## Text excerpt
Language Politics

By Nicholas Fleisher


Comparative ellipsis: more misleading

In today’s Milwaukee Journal-Sentinel, Guy Boulton writes:

People who are young, healthy and have good jobs that don’t provide health benefits will pay more for health insurance under federal health care reform.

People who are older, or have health problems, will pay less. So will those who work in low-paying jobs and buy insurance on their own.

At the same time, the number of people without health insurance in Wisconsin would drop by 340,000 by 2016.

Let’s set aside Boulton’s needless and debatable inclusion of the adjective good as a modifier of jobs that carry no health care benefits, as well as his decision to employ a double negative (without and drop) in order to convey a net gain of 340,000 insured Wisconsinites. What is particularly interesting—and misleading—about Boulton’s prose is the way in which it establishes a contrast between two comparative noun phrases whose than clauses have been elided.

The basic function of a than clause is to make a standard of comparison linguistically explicit. If you say I pay more than Bob does, the clause than Bob does provides the standard of comparison (namely, the amount that Bob pays) for the comparative term more, which in turn tells you that the amount you (the subject) pay is higher than that standard. When no standard of comparison is overtly indicated in the sentence, we are free to recover one from context.

In Boulton’s first paragraph, the subject matter of the article and the prepositional phrase under federal health care reform lead the reader to infer that the standard of comparison associated with pay more for health insurance should be something like than they pay now, prior to health care reform. That is, despite the absence of an overt than clause to provide full clarity, we can safely assume that the intended comparison is between what the young and healthy will pay post-reform and what they pay pre-reform.

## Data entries
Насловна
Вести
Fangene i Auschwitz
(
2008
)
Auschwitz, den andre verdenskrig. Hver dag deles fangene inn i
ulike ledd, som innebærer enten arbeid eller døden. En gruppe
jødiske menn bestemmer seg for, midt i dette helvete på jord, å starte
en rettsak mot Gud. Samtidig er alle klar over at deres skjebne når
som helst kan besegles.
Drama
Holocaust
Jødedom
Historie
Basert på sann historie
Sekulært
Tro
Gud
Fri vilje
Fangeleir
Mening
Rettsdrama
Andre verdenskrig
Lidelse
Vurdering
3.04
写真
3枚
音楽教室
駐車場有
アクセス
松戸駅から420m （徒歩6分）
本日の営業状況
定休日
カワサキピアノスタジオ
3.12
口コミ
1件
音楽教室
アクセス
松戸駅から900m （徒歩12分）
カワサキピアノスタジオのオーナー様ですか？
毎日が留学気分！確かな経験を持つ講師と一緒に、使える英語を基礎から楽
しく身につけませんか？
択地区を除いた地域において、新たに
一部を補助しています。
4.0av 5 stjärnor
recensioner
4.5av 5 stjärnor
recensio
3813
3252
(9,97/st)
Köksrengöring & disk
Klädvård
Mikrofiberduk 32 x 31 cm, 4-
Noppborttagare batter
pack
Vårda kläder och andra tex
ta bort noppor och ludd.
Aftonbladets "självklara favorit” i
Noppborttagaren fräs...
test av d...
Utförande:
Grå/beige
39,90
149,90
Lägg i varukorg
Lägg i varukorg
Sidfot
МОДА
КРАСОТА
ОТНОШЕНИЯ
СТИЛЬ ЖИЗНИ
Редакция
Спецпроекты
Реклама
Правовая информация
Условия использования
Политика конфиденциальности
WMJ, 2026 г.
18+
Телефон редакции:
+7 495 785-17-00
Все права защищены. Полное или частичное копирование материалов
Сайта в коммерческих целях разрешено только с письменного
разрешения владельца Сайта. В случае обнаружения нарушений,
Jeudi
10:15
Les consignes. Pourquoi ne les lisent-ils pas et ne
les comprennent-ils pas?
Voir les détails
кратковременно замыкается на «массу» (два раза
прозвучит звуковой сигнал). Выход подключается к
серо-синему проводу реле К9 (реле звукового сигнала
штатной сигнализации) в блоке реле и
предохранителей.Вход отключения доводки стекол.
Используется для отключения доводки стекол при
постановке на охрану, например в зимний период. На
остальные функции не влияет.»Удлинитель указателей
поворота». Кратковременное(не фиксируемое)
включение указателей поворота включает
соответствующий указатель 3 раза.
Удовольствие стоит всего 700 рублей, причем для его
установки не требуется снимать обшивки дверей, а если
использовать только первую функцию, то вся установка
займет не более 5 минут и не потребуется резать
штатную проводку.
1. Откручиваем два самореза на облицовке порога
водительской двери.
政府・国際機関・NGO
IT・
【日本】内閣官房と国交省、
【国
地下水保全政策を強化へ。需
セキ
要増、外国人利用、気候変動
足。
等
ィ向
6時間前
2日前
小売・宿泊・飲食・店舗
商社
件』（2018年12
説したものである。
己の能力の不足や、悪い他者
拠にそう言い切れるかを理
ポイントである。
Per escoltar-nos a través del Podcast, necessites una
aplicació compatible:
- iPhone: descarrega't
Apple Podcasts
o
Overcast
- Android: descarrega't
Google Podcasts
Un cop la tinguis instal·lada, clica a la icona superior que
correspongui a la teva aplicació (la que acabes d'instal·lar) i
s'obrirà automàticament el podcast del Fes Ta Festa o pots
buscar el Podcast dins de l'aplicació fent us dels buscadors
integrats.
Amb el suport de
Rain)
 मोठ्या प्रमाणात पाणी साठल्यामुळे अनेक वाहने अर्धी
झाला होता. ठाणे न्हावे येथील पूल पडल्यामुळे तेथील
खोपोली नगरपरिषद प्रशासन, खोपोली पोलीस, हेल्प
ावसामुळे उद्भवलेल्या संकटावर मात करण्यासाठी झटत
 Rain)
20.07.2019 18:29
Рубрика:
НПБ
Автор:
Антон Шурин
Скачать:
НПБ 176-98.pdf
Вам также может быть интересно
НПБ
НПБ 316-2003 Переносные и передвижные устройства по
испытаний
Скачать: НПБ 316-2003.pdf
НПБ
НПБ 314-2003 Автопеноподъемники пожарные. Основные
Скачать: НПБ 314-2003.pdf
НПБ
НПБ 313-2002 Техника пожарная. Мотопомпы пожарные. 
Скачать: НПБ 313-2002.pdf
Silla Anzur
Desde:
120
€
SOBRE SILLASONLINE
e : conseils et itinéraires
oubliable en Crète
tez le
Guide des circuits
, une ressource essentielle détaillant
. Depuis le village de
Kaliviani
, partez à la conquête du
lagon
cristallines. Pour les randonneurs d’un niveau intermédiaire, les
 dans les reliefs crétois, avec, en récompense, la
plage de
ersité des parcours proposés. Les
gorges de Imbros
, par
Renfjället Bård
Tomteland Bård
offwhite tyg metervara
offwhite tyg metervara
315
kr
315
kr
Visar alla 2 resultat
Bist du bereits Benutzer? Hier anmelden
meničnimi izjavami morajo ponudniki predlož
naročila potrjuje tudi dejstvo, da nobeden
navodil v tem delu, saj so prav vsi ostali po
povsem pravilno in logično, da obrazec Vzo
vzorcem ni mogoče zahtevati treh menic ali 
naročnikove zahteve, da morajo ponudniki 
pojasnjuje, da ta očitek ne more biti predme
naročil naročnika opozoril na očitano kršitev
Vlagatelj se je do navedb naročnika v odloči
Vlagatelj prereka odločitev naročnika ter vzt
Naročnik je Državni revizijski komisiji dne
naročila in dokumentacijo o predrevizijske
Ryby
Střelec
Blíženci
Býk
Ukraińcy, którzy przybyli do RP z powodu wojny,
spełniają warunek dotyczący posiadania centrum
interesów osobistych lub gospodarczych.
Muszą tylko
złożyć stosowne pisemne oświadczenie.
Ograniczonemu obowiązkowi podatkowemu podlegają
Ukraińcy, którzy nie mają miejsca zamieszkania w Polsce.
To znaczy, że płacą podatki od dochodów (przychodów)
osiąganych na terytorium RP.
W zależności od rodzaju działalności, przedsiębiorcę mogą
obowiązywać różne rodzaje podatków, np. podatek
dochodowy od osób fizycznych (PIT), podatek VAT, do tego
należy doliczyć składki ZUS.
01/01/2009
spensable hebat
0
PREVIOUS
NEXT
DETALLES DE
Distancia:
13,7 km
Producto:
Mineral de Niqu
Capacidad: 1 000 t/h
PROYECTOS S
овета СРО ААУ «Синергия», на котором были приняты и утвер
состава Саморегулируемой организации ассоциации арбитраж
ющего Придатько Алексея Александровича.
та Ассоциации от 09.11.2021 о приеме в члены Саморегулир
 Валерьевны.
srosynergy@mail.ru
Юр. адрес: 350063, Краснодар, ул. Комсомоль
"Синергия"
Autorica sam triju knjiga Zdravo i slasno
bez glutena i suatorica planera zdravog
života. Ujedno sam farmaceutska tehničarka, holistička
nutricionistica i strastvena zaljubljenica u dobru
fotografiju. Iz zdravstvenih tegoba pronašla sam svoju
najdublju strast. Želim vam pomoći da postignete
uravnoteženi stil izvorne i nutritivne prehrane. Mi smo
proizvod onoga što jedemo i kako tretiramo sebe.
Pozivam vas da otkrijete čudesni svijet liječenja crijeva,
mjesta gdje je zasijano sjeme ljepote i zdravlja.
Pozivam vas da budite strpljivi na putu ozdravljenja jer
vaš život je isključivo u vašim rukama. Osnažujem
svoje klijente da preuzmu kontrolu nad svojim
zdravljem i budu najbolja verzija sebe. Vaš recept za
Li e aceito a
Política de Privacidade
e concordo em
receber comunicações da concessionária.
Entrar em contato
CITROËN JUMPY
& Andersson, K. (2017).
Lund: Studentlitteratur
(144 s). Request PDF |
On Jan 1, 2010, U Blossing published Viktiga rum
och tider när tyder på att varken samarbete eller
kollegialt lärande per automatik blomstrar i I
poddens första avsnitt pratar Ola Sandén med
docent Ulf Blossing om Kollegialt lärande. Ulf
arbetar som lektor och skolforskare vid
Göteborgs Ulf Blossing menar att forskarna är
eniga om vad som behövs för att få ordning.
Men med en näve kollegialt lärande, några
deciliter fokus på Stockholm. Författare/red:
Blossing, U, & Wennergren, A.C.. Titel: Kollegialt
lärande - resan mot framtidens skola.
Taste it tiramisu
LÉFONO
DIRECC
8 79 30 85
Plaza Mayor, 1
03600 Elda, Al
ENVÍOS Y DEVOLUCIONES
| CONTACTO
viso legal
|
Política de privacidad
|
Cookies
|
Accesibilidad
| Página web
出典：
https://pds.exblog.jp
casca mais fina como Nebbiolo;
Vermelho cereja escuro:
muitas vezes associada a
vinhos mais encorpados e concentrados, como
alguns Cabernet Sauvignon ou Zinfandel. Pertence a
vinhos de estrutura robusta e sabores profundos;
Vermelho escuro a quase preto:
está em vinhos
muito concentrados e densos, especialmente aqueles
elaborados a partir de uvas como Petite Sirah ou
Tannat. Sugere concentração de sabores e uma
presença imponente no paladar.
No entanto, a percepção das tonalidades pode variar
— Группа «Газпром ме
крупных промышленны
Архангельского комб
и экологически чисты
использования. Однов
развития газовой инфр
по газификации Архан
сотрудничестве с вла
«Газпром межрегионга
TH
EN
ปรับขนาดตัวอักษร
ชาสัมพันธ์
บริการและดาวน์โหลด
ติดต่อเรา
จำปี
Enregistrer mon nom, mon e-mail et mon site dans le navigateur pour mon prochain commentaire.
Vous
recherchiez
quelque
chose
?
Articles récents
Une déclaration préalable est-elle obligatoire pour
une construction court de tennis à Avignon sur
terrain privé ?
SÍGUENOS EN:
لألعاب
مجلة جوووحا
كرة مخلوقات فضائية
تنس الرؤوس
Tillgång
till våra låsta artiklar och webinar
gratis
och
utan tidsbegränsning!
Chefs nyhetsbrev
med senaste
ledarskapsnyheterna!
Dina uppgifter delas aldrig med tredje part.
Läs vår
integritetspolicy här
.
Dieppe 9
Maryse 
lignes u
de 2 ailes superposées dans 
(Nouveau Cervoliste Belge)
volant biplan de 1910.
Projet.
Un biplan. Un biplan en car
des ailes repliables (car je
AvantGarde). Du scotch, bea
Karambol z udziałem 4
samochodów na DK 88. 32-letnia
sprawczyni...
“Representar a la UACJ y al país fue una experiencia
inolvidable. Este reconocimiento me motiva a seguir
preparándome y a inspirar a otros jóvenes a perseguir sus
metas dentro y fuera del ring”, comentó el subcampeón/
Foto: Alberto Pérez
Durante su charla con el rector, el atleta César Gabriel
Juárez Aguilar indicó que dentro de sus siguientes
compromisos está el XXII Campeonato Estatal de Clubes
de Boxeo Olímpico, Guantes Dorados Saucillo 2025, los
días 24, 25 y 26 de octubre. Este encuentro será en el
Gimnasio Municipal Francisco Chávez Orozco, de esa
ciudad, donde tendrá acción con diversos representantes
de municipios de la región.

## Request
Return the full passage on comparative ellipsis word for word, with nothing altered or left out.

## Task response
Language Politics

By Nicholas Fleisher


Comparative ellipsis: more misleading

In today’s Milwaukee Journal-Sentinel, Guy Boulton writes:

People who are young, healthy and have good jobs that don’t provide health benefits will pay more for health insurance under federal health care reform.

People who are older, or have health problems, will pay less. So will those who work in low-paying jobs and buy insurance on their own.

At the same time, the number of people without health insurance in Wisconsin would drop by 340,000 by 2016.

Let’s set aside Boulton’s needless and debatable inclusion of the adjective good as a modifier of jobs that carry no health care benefits, as well as his decision to employ a double negative (without and drop) in order to convey a net gain of 340,000 insured Wisconsinites. What is particularly interesting—and misleading—about Boulton’s prose is the way in which it establishes a contrast between two comparative noun phrases whose than clauses have been elided.

The basic function of a than clause is to make a standard of comparison linguistically explicit. If you say I pay more than Bob does, the clause than Bob does provides the standard of comparison (namely, the amount that Bob pays) for the comparative term more, which in turn tells you that the amount you (the subject) pay is higher than that standard. When no standard of comparison is overtly indicated in the sentence, we are free to recover one from context.

In Boulton’s first paragraph, the subject matter of the article and the prepositional phrase under federal health care reform lead the reader to infer that the standard of comparison associated with pay more for health insurance should be something like than they pay now, prior to health care reform. That is, despite the absence of an overt than clause to provide full clarity, we can safely assume that the intended comparison is between what the young and healthy will pay post-reform and what they pay pre-reform.